July 1, 2020 | 12:46pm | Updated July 1, 2020 | 1:54pm

City Council bowed to “mob rule” when it slashed the NYPD’s budget by $1 billion, Police Commissioner Dermot Shea said Wednesday morning, while acknowledging the reduction will present a “significant challenge” but won’t “cripple” the department.

“You’ll see in the City Council, [a] bow to mob rule,” Shea said. “And let’s mark the date on the calendar and how long it’s going to be before we’re having a conversation about New York is crying out for more police. And I think that day has come.”

The city has seen a recent spike in shootings.
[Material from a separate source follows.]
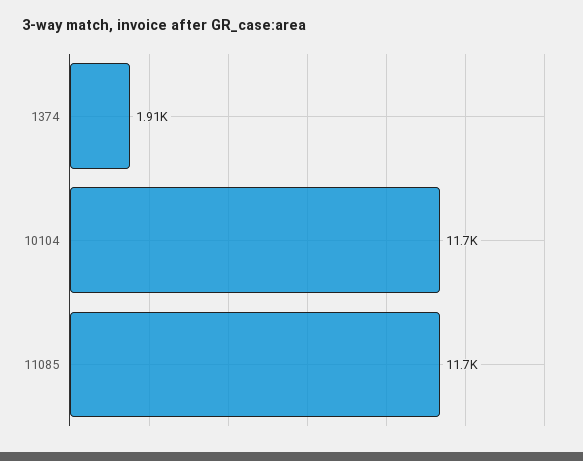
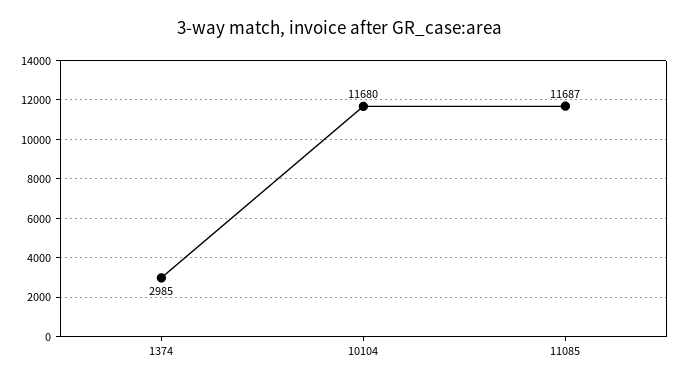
1374: 1910 -> 2985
Last week’s total shooting tally more than doubled compared to the same period last year.

About 47 percent of New York City voters opposed defunding police, compared to 41 percent who supported shrinking the department, according to a Siena College poll released Tuesday.

The top cop made the statements on Good Day New York, hours after the council approved the substantial cuts — amid an outcry from demonstrators seeking to defund the department in the wake of George Floyd’s death at the hands of police in Minneapolis.

“I don’t think of crippled,” Shea said of the department now that it’s head count has been reduced by 1,000 and its overtime was reduced.

“I think some of this is shifting money to other agencies [and] doesn’t save money at all, really” he added, referring to the transfer of school safety agents from NYPD to the Department of Education.

“But make no mistake, I think this is going to be a significant challenge, it’s going to impact how we police, it’s going to impact neighborhood policing.”

He also discussed the impact on officers’ morale — which he said at least partly plays into a recent surge in retirements.

The comments echoed police unions, which also opposed the cut.

“The people of this city will suffer most from the $1 billion in cuts to the NYPD budget,” said Paul DiGiacomo, president of the Detectives’ Endowment Association.

“Instead of cutting funds and reducing headcount, the city council and mayor should have invested more money in the NYPD to provide the necessary training and guidance for officers to properly understand how to arrest violent individuals in light of newly passed, ill-advised bills.”

Added Lieutenants Benevolent Association president Lou Turco: “The reduction in headcount will jeopardize the safety of New Yorkers.”

Shea also slammed a new city legislation that bans chokeholds in all situations and bars officers from sitting, kneeling or standing on a suspect’s chest and back during an arrest — calling it an “insane bill.”

“I would invite right now probably any member of the City Council to come to our police academy and view our training,” the top cop said. “Better yet, you can participate in our training and let’s see how you’re going to handcuff somebody who wants to fight with you without having your knee come in contact with their diaphragm. It is a law that should’ve never been signed, it’s a law that is crippling police in this city and I think that the people of New York City need to know that.”

He blasted the notion that an officer could be arrested for such a tactic — in situations where a suspect is violently resisting arrest — as “the definition, I think of insanity.”